- Text excerpt:
# Sentiment Analysis (SA) with pretrained Language Model (LM)

In this notebook, we are going to build a sentiment analysis model based on the pretrained
language model. We are focusing on the best usability to support traditional nlp tasks in a simple fashion. The building process is really simple in three steps. Let us get started now.

## Preparation and settings

### Load mxnet and gluonnlp

In [1]:
import time
import multiprocessing as mp
import numpy as np

import mxnet as mx
from mxnet import nd, gluon, autograd

import gluonnlp as nlp
from gluonnlp import datasets, Vocab

### Hyperparameters

In [2]:
dropout = 0.5
language_model_name = 'standard_lstm_lm_200'
pretrained = True
num_gpus = 4
learning_rate = 0.01 * num_gpus
batch_size = 20 * num_gpus
bucket_num = 10
bucket_ratio = 0.5
epochs = 15
grad_clip = 0.25
log_interval = 100

In [3]:
context = [mx.gpu(i) for i in range(num_gpus)] if num_gpus else [mx.cpu()]

## Sentiment analysis model with pre-trained language model encoder

The model architecture is based on pretrained LM:

![sa-model](samodel-v3.png)

In [4]:
class SentimentNet(gluon.Block):
    def __init__(self, embedding_block, encoder_block, dropout, prefix=None, params=None):
        super(SentimentNet, self).__init__(prefix=prefix, params=params)
        with self.name_scope():
            self.embedding = embedding_block
            self.encoder = encoder_block
            self.out_layer = gluon.nn.HybridSequential()
            with self.out_layer.name_scope():
                self.out_layer.add(gluon.nn.Dropout(dropout))
                self.out_layer.add(gluon.nn.Dense(1, flatten=False))

    def forward(self, data, valid_length):
        encoded = self.encoder(nd.Dropout(self.embedding(data), 0.6, axes=(0,)))  # Shape(T, N, C)
        masked_encoded = nd.SequenceMask(encoded,
                                        sequence_length=valid_length,
                                        use_sequence_length=True)
        agg_state = nd.broadcast_div(nd.sum(masked_encoded, axis=0),
                                     nd.expand_dims(valid_length, axis=1))
        out = self.out_layer(agg_state)

- Information given:

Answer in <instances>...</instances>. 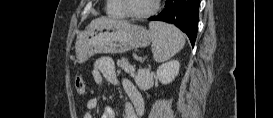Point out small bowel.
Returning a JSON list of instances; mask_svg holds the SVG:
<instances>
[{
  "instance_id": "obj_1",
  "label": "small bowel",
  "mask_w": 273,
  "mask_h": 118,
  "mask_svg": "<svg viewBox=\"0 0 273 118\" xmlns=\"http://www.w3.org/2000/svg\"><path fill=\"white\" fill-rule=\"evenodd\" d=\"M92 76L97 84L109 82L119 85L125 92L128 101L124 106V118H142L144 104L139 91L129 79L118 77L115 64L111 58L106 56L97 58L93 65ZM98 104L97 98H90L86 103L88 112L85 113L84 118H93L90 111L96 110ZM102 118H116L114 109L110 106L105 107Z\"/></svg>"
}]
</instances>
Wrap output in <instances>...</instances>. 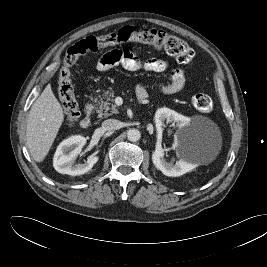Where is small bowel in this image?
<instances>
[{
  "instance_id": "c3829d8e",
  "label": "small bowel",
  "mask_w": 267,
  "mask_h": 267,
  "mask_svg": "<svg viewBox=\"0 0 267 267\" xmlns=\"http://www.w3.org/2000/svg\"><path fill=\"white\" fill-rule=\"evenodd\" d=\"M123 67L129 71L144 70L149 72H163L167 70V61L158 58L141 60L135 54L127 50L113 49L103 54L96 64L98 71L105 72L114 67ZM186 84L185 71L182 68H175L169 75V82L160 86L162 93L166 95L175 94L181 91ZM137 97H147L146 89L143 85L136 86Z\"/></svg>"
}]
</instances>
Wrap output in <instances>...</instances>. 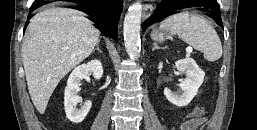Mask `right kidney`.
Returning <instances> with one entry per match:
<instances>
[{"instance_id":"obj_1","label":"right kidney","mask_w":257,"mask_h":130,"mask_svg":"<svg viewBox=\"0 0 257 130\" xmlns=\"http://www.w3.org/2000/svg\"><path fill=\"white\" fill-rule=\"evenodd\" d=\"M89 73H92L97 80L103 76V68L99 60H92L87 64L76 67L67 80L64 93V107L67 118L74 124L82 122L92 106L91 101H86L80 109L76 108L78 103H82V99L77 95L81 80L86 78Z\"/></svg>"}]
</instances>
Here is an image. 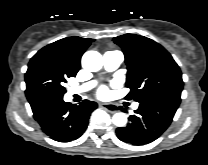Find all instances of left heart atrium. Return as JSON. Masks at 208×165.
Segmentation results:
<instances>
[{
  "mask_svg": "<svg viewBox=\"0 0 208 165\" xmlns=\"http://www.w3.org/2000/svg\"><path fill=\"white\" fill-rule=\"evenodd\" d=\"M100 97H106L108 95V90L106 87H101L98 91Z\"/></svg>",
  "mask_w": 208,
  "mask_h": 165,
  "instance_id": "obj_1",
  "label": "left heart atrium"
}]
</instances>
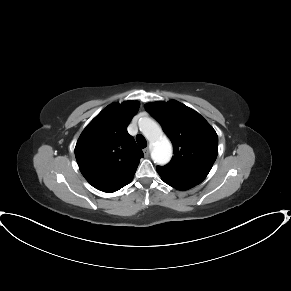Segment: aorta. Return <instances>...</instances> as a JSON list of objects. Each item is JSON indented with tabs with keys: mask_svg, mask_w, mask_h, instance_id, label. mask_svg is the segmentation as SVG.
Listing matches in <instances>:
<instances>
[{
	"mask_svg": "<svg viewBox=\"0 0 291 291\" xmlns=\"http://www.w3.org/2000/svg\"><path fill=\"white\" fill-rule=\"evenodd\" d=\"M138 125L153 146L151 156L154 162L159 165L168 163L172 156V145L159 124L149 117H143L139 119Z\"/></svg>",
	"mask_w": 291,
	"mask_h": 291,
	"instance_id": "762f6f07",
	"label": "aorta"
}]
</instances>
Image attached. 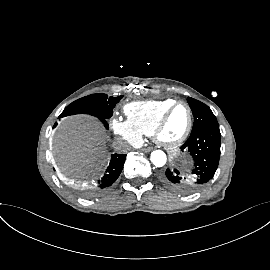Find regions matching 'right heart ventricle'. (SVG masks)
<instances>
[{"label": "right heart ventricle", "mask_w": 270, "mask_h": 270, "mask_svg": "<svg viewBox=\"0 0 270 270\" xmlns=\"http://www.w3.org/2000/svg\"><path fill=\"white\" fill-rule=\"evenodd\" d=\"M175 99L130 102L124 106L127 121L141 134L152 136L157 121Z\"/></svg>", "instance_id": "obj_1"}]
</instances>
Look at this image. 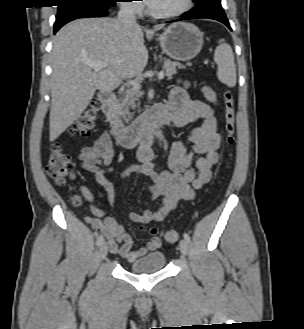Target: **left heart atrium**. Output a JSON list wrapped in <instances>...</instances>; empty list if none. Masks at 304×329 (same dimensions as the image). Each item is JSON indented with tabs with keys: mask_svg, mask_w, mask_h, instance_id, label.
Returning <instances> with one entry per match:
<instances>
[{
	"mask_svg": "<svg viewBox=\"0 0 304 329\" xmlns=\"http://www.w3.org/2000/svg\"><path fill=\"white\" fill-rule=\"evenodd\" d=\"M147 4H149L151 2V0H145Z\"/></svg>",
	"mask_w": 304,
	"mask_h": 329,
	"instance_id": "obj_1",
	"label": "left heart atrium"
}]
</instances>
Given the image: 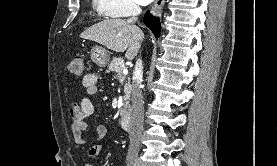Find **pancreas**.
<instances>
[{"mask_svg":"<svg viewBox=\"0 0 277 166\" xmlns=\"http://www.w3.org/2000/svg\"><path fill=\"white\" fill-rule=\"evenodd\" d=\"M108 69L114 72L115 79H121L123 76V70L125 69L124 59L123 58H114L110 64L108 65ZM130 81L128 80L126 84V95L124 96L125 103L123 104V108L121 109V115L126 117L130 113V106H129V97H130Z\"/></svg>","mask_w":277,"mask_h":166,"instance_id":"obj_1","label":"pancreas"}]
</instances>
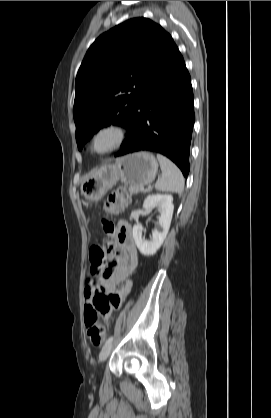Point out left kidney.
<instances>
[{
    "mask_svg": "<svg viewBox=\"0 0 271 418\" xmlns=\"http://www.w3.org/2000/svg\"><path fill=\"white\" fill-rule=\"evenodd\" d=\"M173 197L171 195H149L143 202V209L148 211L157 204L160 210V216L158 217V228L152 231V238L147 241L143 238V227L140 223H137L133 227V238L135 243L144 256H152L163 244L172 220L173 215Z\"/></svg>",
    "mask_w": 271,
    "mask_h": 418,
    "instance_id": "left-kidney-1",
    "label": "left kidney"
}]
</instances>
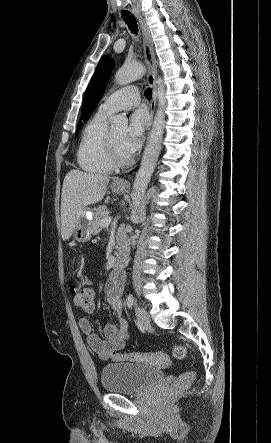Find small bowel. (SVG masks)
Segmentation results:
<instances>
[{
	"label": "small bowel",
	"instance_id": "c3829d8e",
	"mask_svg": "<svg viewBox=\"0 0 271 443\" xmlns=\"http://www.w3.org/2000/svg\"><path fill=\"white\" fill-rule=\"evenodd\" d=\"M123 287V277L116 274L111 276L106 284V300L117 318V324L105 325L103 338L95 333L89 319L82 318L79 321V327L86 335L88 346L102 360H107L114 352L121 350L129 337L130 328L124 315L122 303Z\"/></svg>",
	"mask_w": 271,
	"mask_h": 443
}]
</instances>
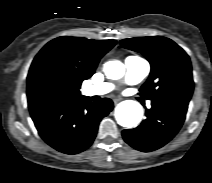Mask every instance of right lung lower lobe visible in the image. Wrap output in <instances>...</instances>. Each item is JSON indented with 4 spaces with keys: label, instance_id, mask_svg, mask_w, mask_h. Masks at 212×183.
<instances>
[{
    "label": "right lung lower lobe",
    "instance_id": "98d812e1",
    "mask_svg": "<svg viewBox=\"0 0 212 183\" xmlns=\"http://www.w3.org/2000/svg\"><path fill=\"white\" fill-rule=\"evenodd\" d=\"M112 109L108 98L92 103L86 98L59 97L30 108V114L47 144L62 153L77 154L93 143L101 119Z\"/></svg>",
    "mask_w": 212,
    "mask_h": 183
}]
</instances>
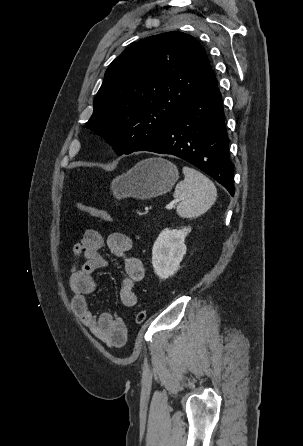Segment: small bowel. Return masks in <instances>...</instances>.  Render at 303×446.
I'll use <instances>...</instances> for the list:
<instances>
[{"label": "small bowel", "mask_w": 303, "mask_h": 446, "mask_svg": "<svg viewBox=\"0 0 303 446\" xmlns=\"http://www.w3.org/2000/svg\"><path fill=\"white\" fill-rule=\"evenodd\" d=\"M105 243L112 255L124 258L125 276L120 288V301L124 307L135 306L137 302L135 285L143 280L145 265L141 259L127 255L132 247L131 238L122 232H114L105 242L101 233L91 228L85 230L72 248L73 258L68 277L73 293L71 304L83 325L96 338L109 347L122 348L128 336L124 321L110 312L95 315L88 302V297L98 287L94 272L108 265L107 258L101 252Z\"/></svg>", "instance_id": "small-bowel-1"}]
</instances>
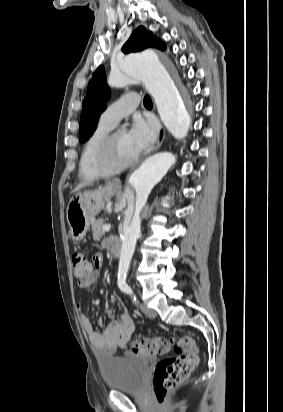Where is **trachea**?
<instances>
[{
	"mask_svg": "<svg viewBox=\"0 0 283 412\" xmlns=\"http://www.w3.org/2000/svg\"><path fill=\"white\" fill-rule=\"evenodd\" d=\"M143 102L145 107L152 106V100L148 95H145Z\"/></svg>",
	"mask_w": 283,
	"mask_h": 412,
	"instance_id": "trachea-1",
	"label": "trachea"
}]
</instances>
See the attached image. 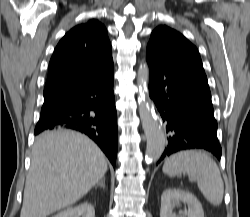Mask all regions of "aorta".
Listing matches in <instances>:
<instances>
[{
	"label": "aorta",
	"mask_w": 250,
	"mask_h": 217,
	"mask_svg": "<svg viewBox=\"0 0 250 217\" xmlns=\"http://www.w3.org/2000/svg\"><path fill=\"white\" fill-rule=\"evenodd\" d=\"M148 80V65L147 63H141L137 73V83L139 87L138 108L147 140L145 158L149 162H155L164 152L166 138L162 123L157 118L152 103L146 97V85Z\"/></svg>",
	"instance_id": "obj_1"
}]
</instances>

- Your tasks:
#1 Translate this sentence from the sentiment analysis notebook into Spanish: "The building process is really simple in three steps."
#2 Retype the part of the sentiment analysis notebook between "self.out_layer.add(gluon.nn.Dense(1, flatten=False))" and "use_sequence_length=True)", inclusive.

- Solution set:
#1 El proceso de construcción es realmente sencillo en tres pasos.

#2
self.out_layer.add(gluon.nn.Dense(1, flatten=False))

    def forward(self, data, valid_length):
        encoded = self.encoder(nd.Dropout(self.embedding(data), 0.6, axes=(0,)))  # Shape(T, N, C)
        masked_encoded = nd.SequenceMask(encoded,
                                        sequence_length=valid_length,
                                        use_sequence_length=True)